Because sadly, this is what a privileged person like Emerald Fennell (herself an Oxford grad and the daughter of celebrity jewelry designer Theo Fennell) thinks counts for social commentary. Just like with Promising Young Woman, snobbery counts as cleverness, people in tuxedos performing a karaoke version of Flo Rida’s “Low” or “Rent” by the Pet Shop Boys is considered quaint character-building (still better than using the Paris Hilton garbage as a rom-com trope last time out), and the simple acknowledgement of an out-of-touch character like Elspeth is her equivalent of the Steve Buscemi meme saying, “How do you do, fellow plebes?” It’s clear she cared more about using a 4:3 aspect ratio as a metaphor for being “boxed in” without anyone ever actually feeling such an emotion and blinding the viewer with overly ornate title fonts in bright technicolor lettering than actually crafting a believable narrative or characters with more than one dimension. Even when we do get some legitimately funny exchanges between the players, the audience’s laughter is far more derisive than mirthful.
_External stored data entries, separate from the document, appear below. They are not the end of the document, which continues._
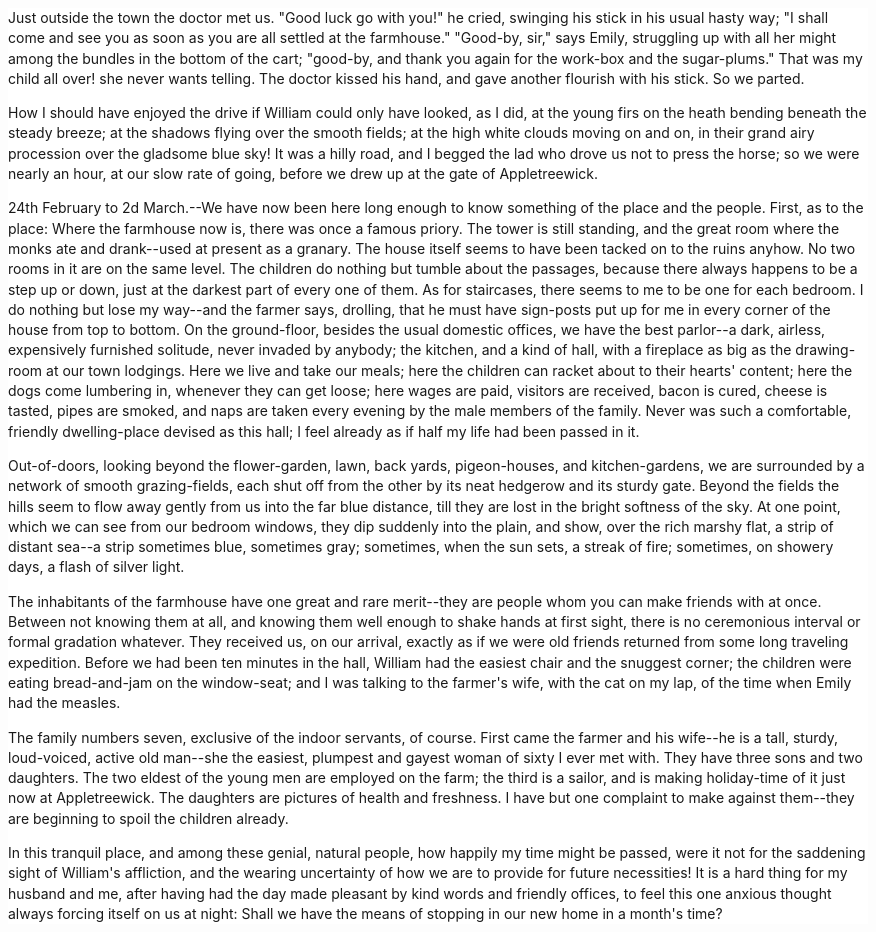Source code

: Just outside the town the doctor met us. "Good luck go with you!" he cried, swinging his stick in his usual hasty way; "I shall come and see you as soon as you are all settled at the farmhouse." "Good-by, sir," says Emily, struggling up with all her might among the bundles in the bottom of the cart; "good-by, and thank you again for the work-box and the sugar-plums." That was my child all over! she never wants telling. The doctor kissed his hand, and gave another flourish with his stick. So we parted.

How I should have enjoyed the drive if William could only have looked, as I did, at the young firs on the heath bending beneath the steady breeze; at the shadows flying over the smooth fields; at the high white clouds moving on and on, in their grand airy procession over the gladsome blue sky! It was a hilly road, and I begged the lad who drove us not to press the horse; so we were nearly an hour, at our slow rate of going, before we drew up at the gate of Appletreewick.

24th February to 2d March.--We have now been here long enough to know something of the place and the people. First, as to the place: Where the farmhouse now is, there was once a famous priory. The tower is still standing, and the great room where the monks ate and drank--used at present as a granary. The house itself seems to have been tacked on to the ruins anyhow. No two rooms in it are on the same level. The children do nothing but tumble about the passages, because there always happens to be a step up or down, just at the darkest part of every one of them. As for staircases, there seems to me to be one for each bedroom. I do nothing but lose my way--and the farmer says, drolling, that he must have sign-posts put up for me in every corner of the house from top to bottom. On the ground-floor, besides the usual domestic offices, we have the best parlor--a dark, airless, expensively furnished solitude, never invaded by anybody; the kitchen, and a kind of hall, with a fireplace as big as the drawing-room at our town lodgings. Here we live and take our meals; here the children can racket about to their hearts' content; here the dogs come lumbering in, whenever they can get loose; here wages are paid, visitors are received, bacon is cured, cheese is tasted, pipes are smoked, and naps are taken every evening by the male members of the family. Never was such a comfortable, friendly dwelling-place devised as this hall; I feel already as if half my life had been passed in it.

Out-of-doors, looking beyond the flower-garden, lawn, back yards, pigeon-houses, and kitchen-gardens, we are surrounded by a network of smooth grazing-fields, each shut off from the other by its neat hedgerow and its sturdy gate. Beyond the fields the hills seem to flow away gently from us into the far blue distance, till they are lost in the bright softness of the sky. At one point, which we can see from our bedroom windows, they dip suddenly into the plain, and show, over the rich marshy flat, a strip of distant sea--a strip sometimes blue, sometimes gray; sometimes, when the sun sets, a streak of fire; sometimes, on showery days, a flash of silver light.

The inhabitants of the farmhouse have one great and rare merit--they are people whom you can make friends with at once. Between not knowing them at all, and knowing them well enough to shake hands at first sight, there is no ceremonious interval or formal gradation whatever. They received us, on our arrival, exactly as if we were old friends returned from some long traveling expedition. Before we had been ten minutes in the hall, William had the easiest chair and the snuggest corner; the children were eating bread-and-jam on the window-seat; and I was talking to the farmer's wife, with the cat on my lap, of the time when Emily had the measles.

The family numbers seven, exclusive of the indoor servants, of course. First came the farmer and his wife--he is a tall, sturdy, loud-voiced, active old man--she the easiest, plumpest and gayest woman of sixty I ever met with. They have three sons and two daughters. The two eldest of the young men are employed on the farm; the third is a sailor, and is making holiday-time of it just now at Appletreewick. The daughters are pictures of health and freshness. I have but one complaint to make against them--they are beginning to spoil the children already.

In this tranquil place, and among these genial, natural people, how happily my time might be passed, were it not for the saddening sight of William's affliction, and the wearing uncertainty of how we are to provide for future necessities! It is a hard thing for my husband and me, after having had the day made pleasant by kind words and friendly offices, to feel this one anxious thought always forcing itself on us at night: Shall we have the means of stopping in our new home in a month's time?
That’s because the one plus this movie has is the quality of the cast’s performance. As previously stated, despite being too old for the role, Barry Keoghan leans into the madness of every scene, playing it for all it’s worth. For some this may be surprising, but for me as a fan it’s just another example of how fine an actor he is. Also, he’s going to be playing the Joker soon enough, so what better way to preview audiences to his ability to be an agent of chaos? Similarly, Pike is delightfully over-the-top as Elspeth, turning on a dime to believe whatever rumor is presented to her in a given moment and overcompensating with what she believes to be proper etiquette. Mulligan isn’t in the film for long, but she elicits some solid giggles from her wardrobe and mannerisms alone. Elordi, who I noted did a horrible Elvis Presley impersonation in Priscilla, is very much on point here as the one genuinely good member of his family, doing his best to live a normal life in spite of his status, even though his nice demeanor spills over into uncharacteristic naïveté by the end. And in all seriousness, my favorite of the bunch is Madekwe, because his is the only character written honestly. He’s an irredeemable piece of shit, but he’s the only one you’ll believe when he tells Oliver that this world of wealth and never-ending parties is not for him, and that no matter how many times Farleigh might fuck up, he’ll always be invited back because he was born into this, whereas Oliver is an interloper. I earned my way into a private university (but no scholarships, sadly), and I’ll be paying for it the rest of my life. During my time, I met a ton of rich kids. Most were like Felix, but there were quite a few Farleighs as well, so I was glad for the dichotomy of the portrayals.
Because while Emerald Fennell wants to think she’s being cheeky and ribald and racy, she’s only barely covering up her own disdain for the lower classes. Just like the last film, where she dealt with a serious and complex subject in mind-numbingly stupid absolutes for the sake of a revenge fantasy, the oh so elaborate twist here is that riches should be reserved for the rich, because only they know how to handle the lifestyle. Anyone who thinks they “work” for it (as revealed by Oliver in aged-up form in the present day) is just trying to supplant those who are entitled to it, and even if they get it, all they’ll do is bask in it like any other idle oligarch. The fact that she makes that statement while literally stealing from much better films is more of an indictment of privilege than anything going on in the story.